MOTIFS DE LA DÉCISION :
Sur la recevabilité de l'appel
Il ressort de l'article R. 713-7 du code de la consommation que le délai d'appel contre un jugement rendu par le juge des contentieux de la protection statuant en matière de surendettement, lorsque cette voie de recours est ouverte, est de quinze jours.
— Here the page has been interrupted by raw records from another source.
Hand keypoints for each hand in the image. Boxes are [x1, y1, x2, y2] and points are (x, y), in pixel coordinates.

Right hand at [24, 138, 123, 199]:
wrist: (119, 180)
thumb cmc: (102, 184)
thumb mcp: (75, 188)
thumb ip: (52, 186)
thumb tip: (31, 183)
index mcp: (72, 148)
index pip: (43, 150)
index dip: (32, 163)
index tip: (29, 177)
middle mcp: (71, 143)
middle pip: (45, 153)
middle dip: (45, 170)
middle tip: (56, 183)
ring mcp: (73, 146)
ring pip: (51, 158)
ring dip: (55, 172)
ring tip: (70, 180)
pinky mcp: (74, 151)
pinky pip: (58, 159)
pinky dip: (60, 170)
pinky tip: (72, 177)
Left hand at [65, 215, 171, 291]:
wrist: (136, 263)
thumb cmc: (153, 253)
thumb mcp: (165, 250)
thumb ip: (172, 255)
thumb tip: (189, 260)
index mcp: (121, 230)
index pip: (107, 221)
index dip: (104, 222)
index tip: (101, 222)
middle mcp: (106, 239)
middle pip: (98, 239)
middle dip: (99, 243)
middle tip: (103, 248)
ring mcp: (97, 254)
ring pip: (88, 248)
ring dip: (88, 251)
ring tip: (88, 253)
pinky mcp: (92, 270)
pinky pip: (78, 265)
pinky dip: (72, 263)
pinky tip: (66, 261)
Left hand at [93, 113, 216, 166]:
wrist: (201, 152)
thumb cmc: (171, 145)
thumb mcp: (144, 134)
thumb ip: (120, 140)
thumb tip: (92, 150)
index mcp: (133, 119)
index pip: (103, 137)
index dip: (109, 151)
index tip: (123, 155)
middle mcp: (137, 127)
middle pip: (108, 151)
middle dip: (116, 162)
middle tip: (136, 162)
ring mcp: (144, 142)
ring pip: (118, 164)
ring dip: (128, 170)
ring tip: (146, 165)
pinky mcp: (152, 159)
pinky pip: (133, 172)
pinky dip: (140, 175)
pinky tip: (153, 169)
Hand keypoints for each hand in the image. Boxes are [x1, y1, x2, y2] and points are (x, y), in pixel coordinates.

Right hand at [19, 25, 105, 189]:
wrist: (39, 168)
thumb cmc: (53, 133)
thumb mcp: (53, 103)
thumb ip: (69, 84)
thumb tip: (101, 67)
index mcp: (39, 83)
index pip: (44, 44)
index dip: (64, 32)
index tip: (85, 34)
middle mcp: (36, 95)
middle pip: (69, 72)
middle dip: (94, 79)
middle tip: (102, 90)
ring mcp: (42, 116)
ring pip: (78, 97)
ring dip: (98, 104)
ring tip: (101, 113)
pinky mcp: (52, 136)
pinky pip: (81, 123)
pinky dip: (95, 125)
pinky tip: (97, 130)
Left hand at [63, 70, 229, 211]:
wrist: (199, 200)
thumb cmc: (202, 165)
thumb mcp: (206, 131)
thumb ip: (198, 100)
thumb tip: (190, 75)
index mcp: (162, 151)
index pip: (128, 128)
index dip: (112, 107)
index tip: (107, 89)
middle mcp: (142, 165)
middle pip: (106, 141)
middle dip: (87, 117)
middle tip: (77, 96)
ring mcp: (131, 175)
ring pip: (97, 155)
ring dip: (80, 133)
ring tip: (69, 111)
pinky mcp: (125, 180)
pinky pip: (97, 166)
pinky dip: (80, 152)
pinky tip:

Celui-ci est formé, instruit et jugé selon les règles de la procédure sans représentation obligatoire prévue aux articles 931 à 949 du code de procédure civile.
L'article 932 du code de procédure civile dispose l'appel est formé par une déclaration que la partie ou tout mandataire fait ou adresse par pli recommandé, au greffe de la cour.
L'article 640 du code de procédure civile dispose que lorsqu'un acte ou une formalité doit être accompli avant l'expiration d'un délai, celui-ci a pour origine la date de l'acte, de l'événement, de la décision ou de la notification qui le fait courir.
En application de l'article 669 du code de procédure civile, la date de réception d'une notification faite par lettre recommandée avec demande d'avis de réception est celle qui est apposée par l'administration des postes lors de la remise de la lettre à son destinataire.
En l'espèce, le jugement déféré a été contesté par M. [V] et Mme [O] par lettre recommandée du 6 mai 2026 soit dans les délais prescrits par la loi, si bien que celui-ci est recevable.
Sur les mesures imposées
L'article L. 733-13 du code de la consommation prévoit que le juge saisi d'une contestation des mesures imposées par la commission prend tout ou partie des mesures définies aux articles L. 733-1, L. 733-4 et L. 733-7. Dans tous les cas, la part des ressources nécessaires aux dépenses courantes du ménage est déterminée dans les conditions prévues à l'article L. 731-2. Elle est mentionnée dans la décision.
L'article L. 731-1 du code de la consommation indique que, pour l'application des articles L. 732-1, L.733-1 ou L. 733-4, le montant des remboursements est fixé, dans des conditions précisées par décret en Conseil d'Etat, par référence à la quotité saisissable du salaire telle qu'elle résulte des articles L. 3252-2 et L. 3252-3 du code du travail, de manière à ce que la part des ressources nécessaire aux dépenses courantes du ménage lui soit réservée par priorité.
Selon l'article L. 731-2 alinéa 1 du code de la consommation 'La part des ressources nécessaire aux dépenses courantes du ménage ne peut être inférieure, pour le ménage en cause, au montant forfaitaire mentionné à l'article L. 262-2 du code de l'action sociale et des familles. Elle intègre le montant des dépenses de logement, d'électricité, de gaz, de chauffage, d'eau, de nourriture et de scolarité, de garde et de déplacements professionnels, ainsi que les frais de santé. Les conditions de prise en compte et d'appréciation de ces dépenses par le règlement intérieur de chaque commission sont précisées par la voie réglementaire'.
Devant la cour, M. [V] justifie percevoir des pensions de retraite de 1529,75 euros et Mme [O] dispose de revenus mensuels de 1 159,67 euros, représentant une somme mensuelle totale de 2 689,42 euros, étant précisé que le premier juge avait retenu des revenus de 2 426 euros.
La cour constate par ailleurs que M. [V] a confirmé à l'audience qu'à l'exception du loyer, les charges retenues par le premier juge correspondaient à ce que le couple paie effectivement à savoir :
-forfait de base : 913 euros, incluant une participation de 90,30 euros pour la mutuelle,
-forfait habitation : 190 euros incluant l'assurance habitation,
-forfait chauffage : 167 euros.
M. [V] justifie que le couple supporte désormais un loyer de 600,74 euros alors que le premier juge avait retenu un loyer de 542 euros sur la base d'une quittance de septembre 2024, seule pièce alors versée aux débats.
Les charges courantes s'établissent donc à la somme de 1 870,74 euros.
La différence ressources/charges atteint ainsi 818,68 euros par mois. Par ailleurs, le maximum légal pouvant être affecté au remboursement s'élève à ce jour, selon le barème de saisie des rémunérations, à la somme de 972,68 euros. Par suite, la capacité mensuelle de remboursement des débiteurs pourrait être fixée à 818,68 euros si bien que la mensualité de 614 euros retenue par le premier juge apparaît tout à fait adaptée à la situation financière de M. [V] et de Mme [O].
Par conséquent, le jugement sera confirmé en toutes ses dispositions et le plan établi dans le tableau joint à cette décision continuera à trouver application.
-Sur les dépens
En qualité de partie succombant à l'instance, M. [V] et Mme [O] seront condamnés aux dépens.